【最小表示法+set去重】P - How many HDU - 2609

How many

Time Limit: 2000/1000 MS (Java/Others)    Memory Limit: 32768/32768 K (Java/Others)
Total Submission(s): 4011    Accepted Submission(s): 1821

 

Problem Description

Give you n ( n < 10000) necklaces ,the length of necklace will not large than 100,tell me
How many kinds of necklaces total have.(if two necklaces can equal by rotating ,we say the two necklaces are some).
For example 0110 express a necklace, you can rotate it. 0110 -> 1100 -> 1001 -> 0011->0110.

 

 

Input

The input contains multiple test cases.
Each test case include: first one integers n. (2<=n<=10000)
Next n lines follow.

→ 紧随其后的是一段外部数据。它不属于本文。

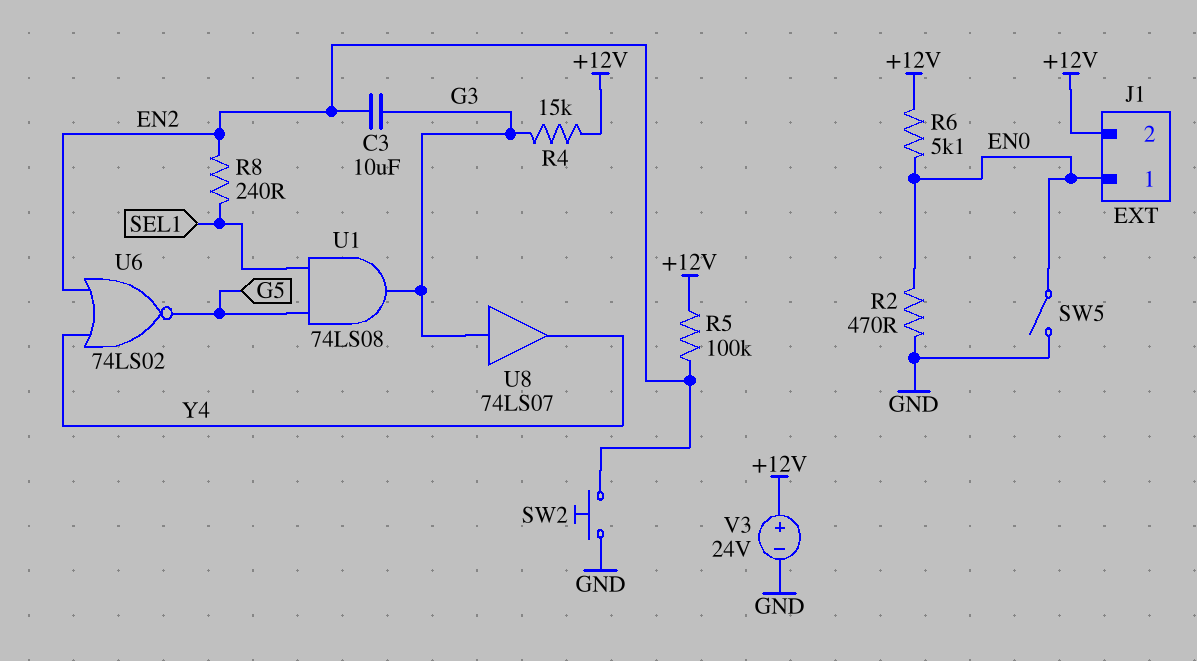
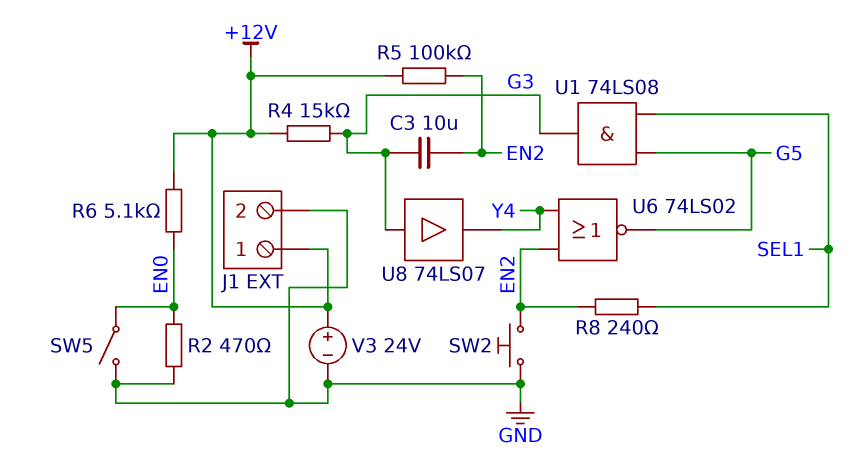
J1 pin 1: EN0 -> +12V
J1 pin 2: +12V -> GND

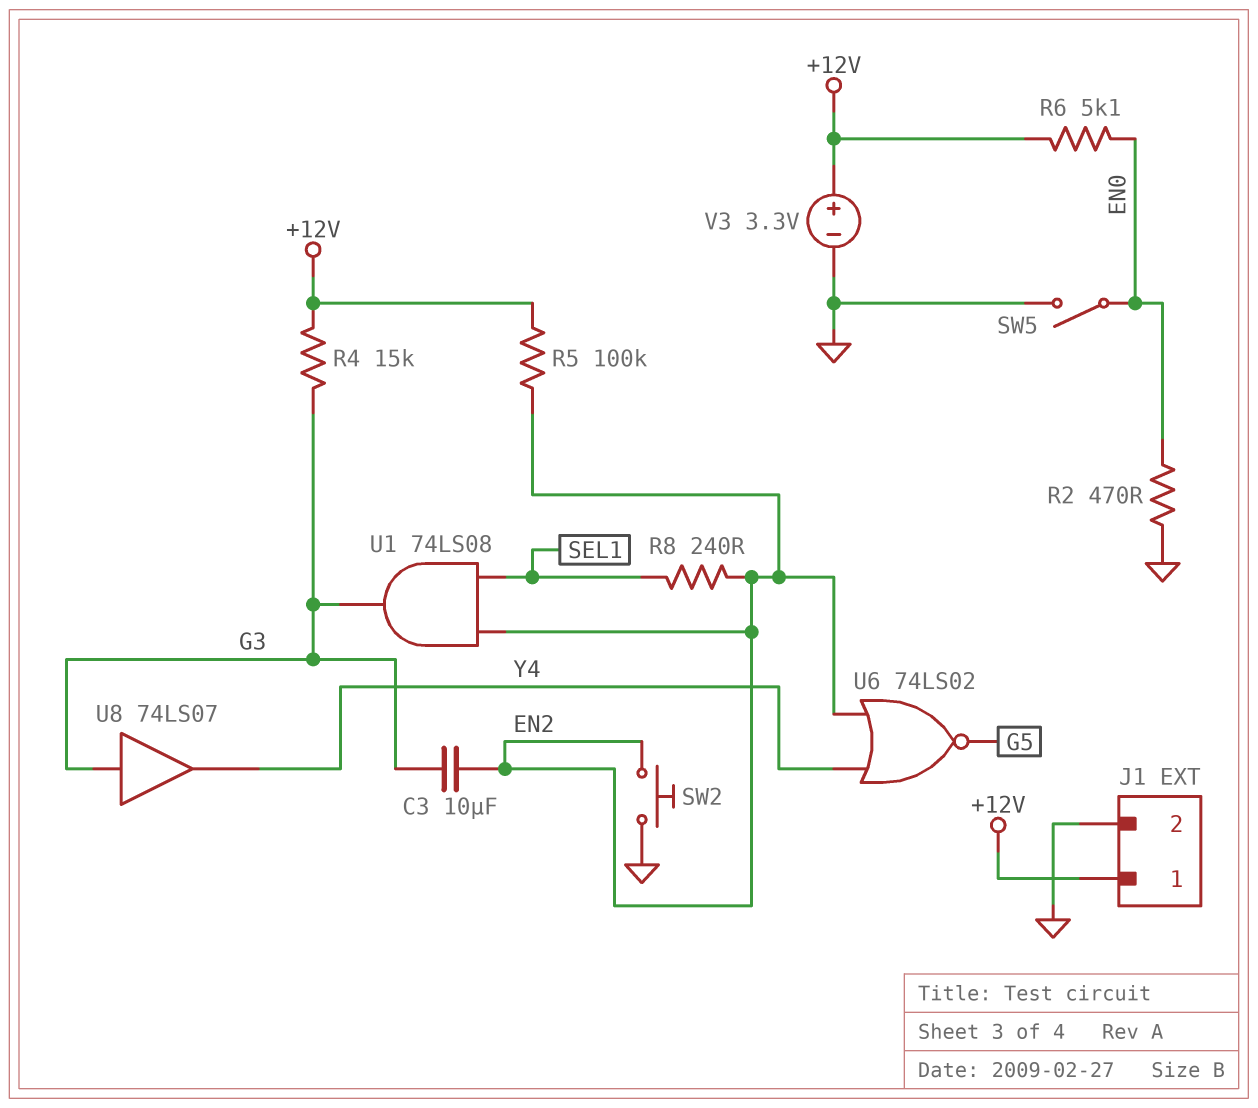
U1: AND 74LS08 (in G5, in SEL1, out G3) -> AND 74LS08 (in EN2, in SEL1, out G3)
V3: 24V (plus +12V, minus GND) -> 3.3V (plus +12V, minus GND)

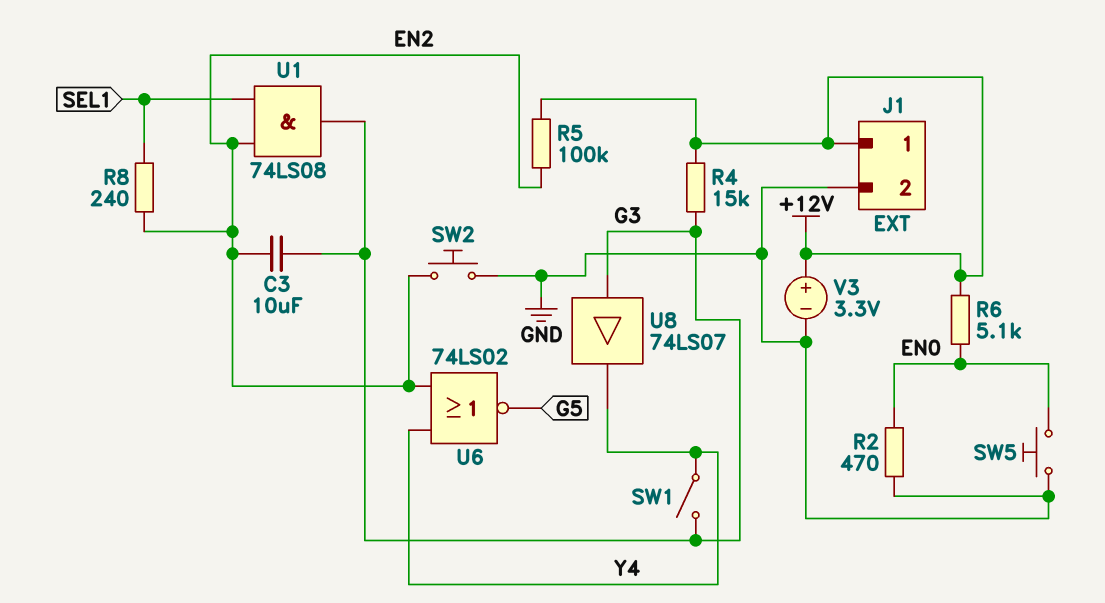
SW1: none -> switch (G3, Y4)
SW5: switch (EN0, GND) -> button (EN0, GND)

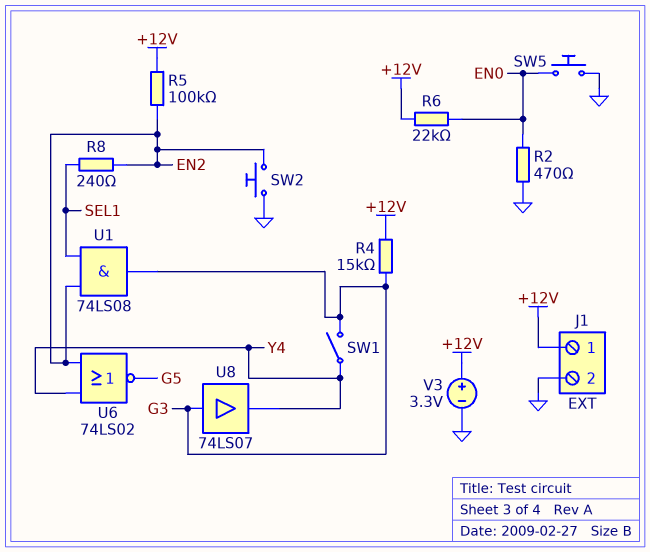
C3: 10uF (EN2, G3) -> none
R6: 5.1k (+12V, EN0) -> 22k (+12V, EN0)

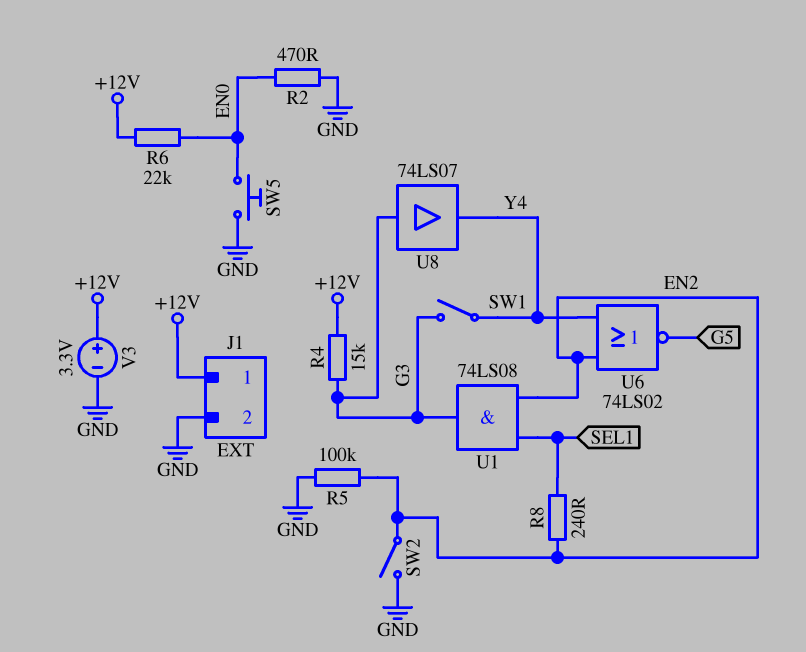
R5: 100k (+12V, EN2) -> 100k (EN2, GND)
SW2: button (EN2, GND) -> switch (EN2, GND)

Each line has a equal length character string. (string only include '0','1').

 

 

Output

For each test case output a integer , how many different necklaces.

 

 

Sample Input

4

0110

1100

1001

0011

4

1010

0101

1000

0001

 

 

Sample Output

1

2

 

 

Author

yifenfei

 

 

Source

奋斗的年代

 

 

#include <bits/stdc++.h>
using namespace std;

int len;
int cal_Min(char ch[])
{
	int i = 0, j = 1, k = 0;
	while (i < len && j < len && k < len)
	{
		char a = ch[(i + k) % len];
		char b = ch[(j + k) % len];

		if (a == b)
			k++;
		else
		{
			if (a > b)
				i = i + k + 1;
			else
				j = j + k + 1;
			k = 0;

			if (i == j)
				j++;
		}
	}
	return min(i, j);
}

set<string> Set;

int main()
{
#ifndef ONLINE_JUDGE
	freopen("C:\\in.txt", "r", stdin);
#endif // ONLINE_JUDGE

	int n;
	while (~scanf("%d", &n))
	{
		Set.clear();
		while (n--)
		{
			char ch[110];
			scanf("%s", ch);

			len = strlen(ch);
			int pos = cal_Min(ch);
			/// 旋转后相同的字符串 = 他们经过不同次旋转得到的最小表示相同

			char t[110];
			int w = 0;
			for (int i = pos; ; i = (i + 1) % len)
			{
				t[w++] = ch[i];
				if (w == len)
					break;
			}
			t[len] = '\0';
			Set.insert(t);
			/// 字符串 set 声明时用string, 插入时用char[]
		}
		printf("%d\n", Set.size());
	}
}